Tears flowed Thursday as Cindy Hendrickson thanked one of four geocachers for saving her life.

“Thank you so much,” she said as she began to cry, sitting in her bed at Kadlec Regional Medical Center in Richland.

“I’m just grateful you’re alive,” replied high school math and science teacher Tim Turner, speaking by cellphone from Lakeside High School in Idaho.

A joke changed the tears to happiness — “You weren’t exactly at your best when we first met,” Turner quipped.

Hendrickson, 52, spent 14 hours trapped in the back seat of her car overnight after rolling down a 150-foot embankment on Oct. 29. She fractured two neck and five spinal vertebrae, as well as two ribs.

She doesn’t remember much after the 2008 Ford Escape left McBee Road, south of Benton City and Interstate 82.

Turner and his friends Trevor Bland, Derek Fisher and Leland Smith were on a geocaching trip when they spotted the Escape the next day around 11 a.m.

The debris around the vehicle led them to investigate. Hendrickson was in the back seat when they found her.

“The first thing I remember is a guy sticking his head in the window and asking, ‘What are you doing in the back seat?’” Hendrickson said.

They called 911 and talked to her until emergency services arrived about 10 minutes later.

“If you hadn’t shown up when you did, in two hours I would have been dead,” Hendrickson told Turner on Thursday.

“I am very thankful to have found you,” he replied.

Cindy and her husband, Anthony, offered to drive to Spokane and buy the geocachers dinner to show their appreciation. Their daughters, Tiffany and Ashley, nodded their agreement. Turner gave her his phone number so they can arrange the meeting.

Cindy said her healing is a slow process, made easier by being surrounded by family.

“She’s made amazing improvements,” Ashley said.

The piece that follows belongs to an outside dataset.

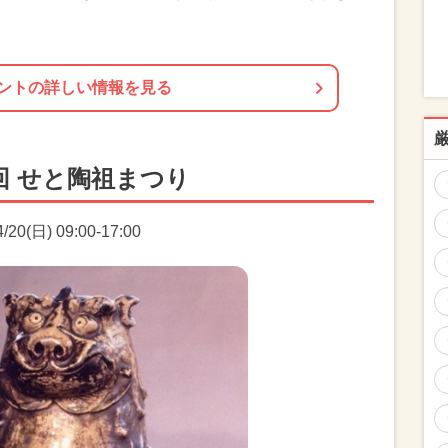
ントの詳しい情報を見る
回 せと陶祖まつり
0(日) 09:00-17:00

I am very thankful to have found you.

Tim Turner

geocacher

The family does not know how Cindy rolled her car off McBee Road, but suspect it was a combination of fog, a soft road edge and another vehicle going the other way.

“I don’t really remember much, but I remember a car coming, and I tried to get out of the way,” Cindy Hendrickson said. “The back tire went off the road, then the rest went.”

She was driving up the Horse Heaven Hills toward property her family once owned, bringing a new telescope with her to see the stars. She enjoys staring at the stars and enjoys the vastness of space, but the fog was too thick, and she turned around to drive home.

“As long as I was a kid, she was always looking at the stars,” Ashley said.

The telescope is missing. Anthony thinks it is at the crash site.

“I didn’t see a telescope. The glass can’t be any good,” Turner said via cellphone.

I’m so lucky to be alive right now.

Cindy Hendrickson

The car rolled down the hill with enough force to leave imprints of the roof rack in the ground. Turner remembers seeing CDs and broken glass around the wreck.

“Your first question to me was, ‘Is it totaled?’” Turner said.

Cindy is on medical leave from her job as a financial services specialist for the state Department of Social and Health Services. She has worked for the state for 18 years.

While insurance is covering most medical expenses, the flight in a helicopter from the crash site to Kadlec was not, according to Anthony. The family created a GoFundMe page for donations to help with expenses and her rehabilitation.

Cindy appreciates the help everyone has given her since the crash, from the geocachers to the people taking care of her at Kadlec, she said.

“I’m so lucky to be alive right now,” she said. “I do want to thank everyone.”